By formydad2014 On 2014.08.10 11:25
Good morning,
My dad had DBS just over two weeks ago now. He had the leads placed two weeks ago this past Friday, and then the battery placed this past Wednesday.
He has struggled mightily since the surgery. He seemed to have been in rapid decline since approximately April, and now we are at wits end as far as to where to go from here. In April/May he was getting up and letting the dog out, getting coffee started, breakfast for himself, etc.
Now, he cannot even sit up in bed by himself or get himself up to a sitting position to use the handheld urinal during the night. He has freezing and rigidity episodes which last hours a day, whereas before the surgery they tended to come on in the late afternoon/early evening. His attitude has changed completely as well. Prior to surgery, he was more...determined I would say. Now, it seems as if he's given up and has said quite a few times over the past couple of weeks "I can't do this, I can't live like this."

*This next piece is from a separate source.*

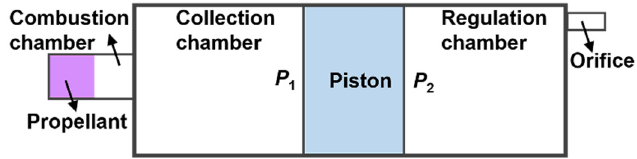
Figure 1. Schematic diagram of the pressure maintenance principle.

We've begun turning up the voltage, but that doesn't seem to do anything. We weren't given any specific instructions as to how to proceed (apart from the mechanics of using the system) other than "turn up the generator rather than give more pills." We weren't told how much to turn it up at one time, how much to go up in one day, etc.

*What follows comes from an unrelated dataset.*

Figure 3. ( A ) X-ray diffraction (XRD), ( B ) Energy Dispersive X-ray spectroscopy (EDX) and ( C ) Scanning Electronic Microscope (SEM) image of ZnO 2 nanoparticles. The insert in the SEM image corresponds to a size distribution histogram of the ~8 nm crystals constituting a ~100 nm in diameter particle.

I've tried to tell him to give the DBS time, explain that perhaps the surgery and all the anesthesia and pain meds had a negative effect on his symptoms and he needs to wait until he's recovered from surgery to really see what the DBS will be like. But I feel like I'm blowing smoke - I'm calling a home care agency to hire a caregiver, for at least the nights now. My mom can't hear him when he calls for her, and hurts herself trying to get him to a sitting position or up out of a chair.

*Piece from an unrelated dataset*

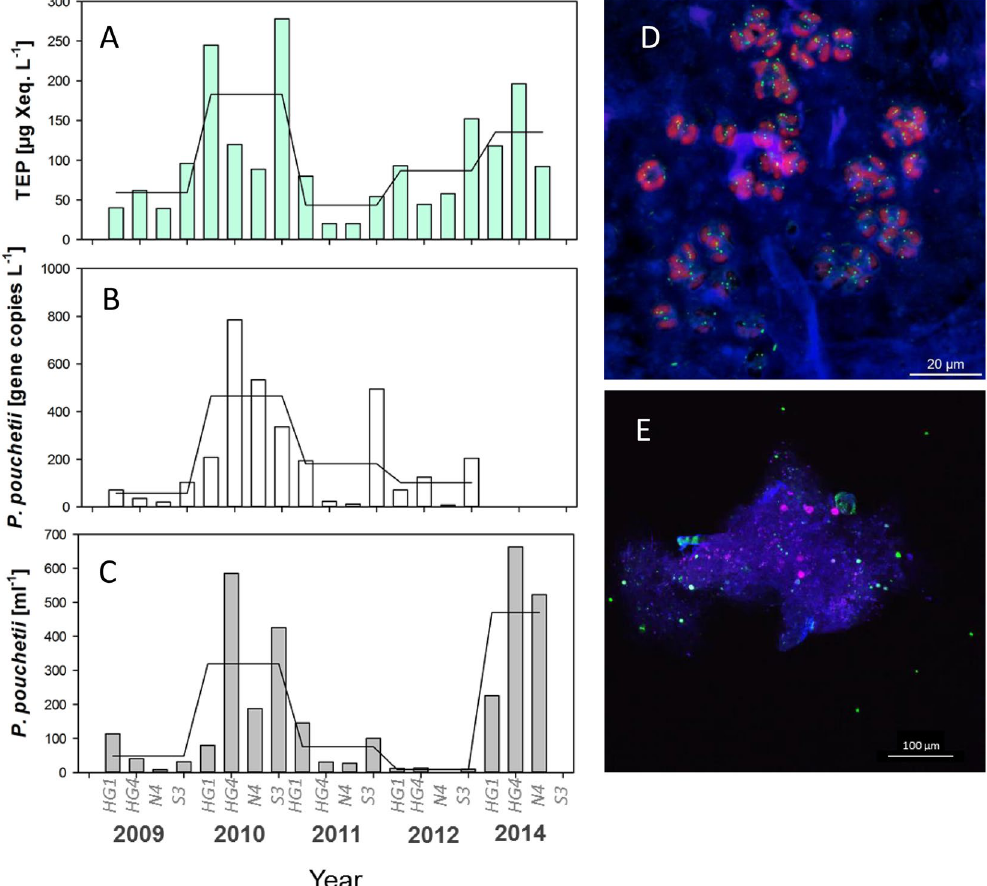
Figure 4. Concentration of TEP [( A ); µ g Xeq. L − 1 ] and abundance of P . pouchetii as determined by 454 sequencing [( B ); sequence abundance in this analysis] and q-PCR analyses [( C ); ml − 1 ] at four time series stations from 2009 to 2014. Association of polysaccharide gels (TEP) with P . pouchetii ( D ) and within sinking particle aggregates ( E ) as determined by confocal laser scanning microscopy (CLSM) using a conjugate of Concanavalin A and Alexa Fluor 633 to stain polysaccharide gels (blue), SYTO 9 to stain bacteria (green) and Chl a autofluorescence (red). Pictures by Jan Michels (D) and Kathrin Busch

We know that the DBS was not a cure, won't slow progression, etc., but we had at least hoped for a few more years where his QOL (and my mom's) would be improved. Is there a light at the end of this tunnel, or is this the beginning of "the end"?

By moonswife On 2014.08.10 14:06
GET A PROGRAMMER. Please do not attempt to do this yourself. Call the manufacturer or your neurosurgeon. Dr is waiting for incisions to heal before he does the programming. Once he does, he will likely move so well he might open the incisions.

By formydad2014 On 2014.08.10 15:15
I think I may have mis-spoke. The device WAS programmed by his program manager. It only has one mode for right now, and we were told by the programmer that it is only programmed to affect his lower body at this point. She will add others in time (but we're not sure what time frame she's talking about).
So it is "programmed", but we were told to adjust the settings/voltage ourselves. The programmer told us to turn it up until he begins feeling muscle spasms in his lower legs - that's how we will know it is too much and we need to back it down a bit.
The device was turned on and the initial settings were done the day he had his outpatient surgery for battery placement.
My dad is pretty mentally set in the fact that he's not going to get better and he's stuck (pardon the pun) living like this for the rest of his life. He has a very negative outlook, and doesn't trust my mom, which makes things worse. He asked her yesterday why she took the remote and hid it from him so he couldn't be adjusted, when in fact he had told her he didn't WANT her adjusting him and to just give him more sinemet.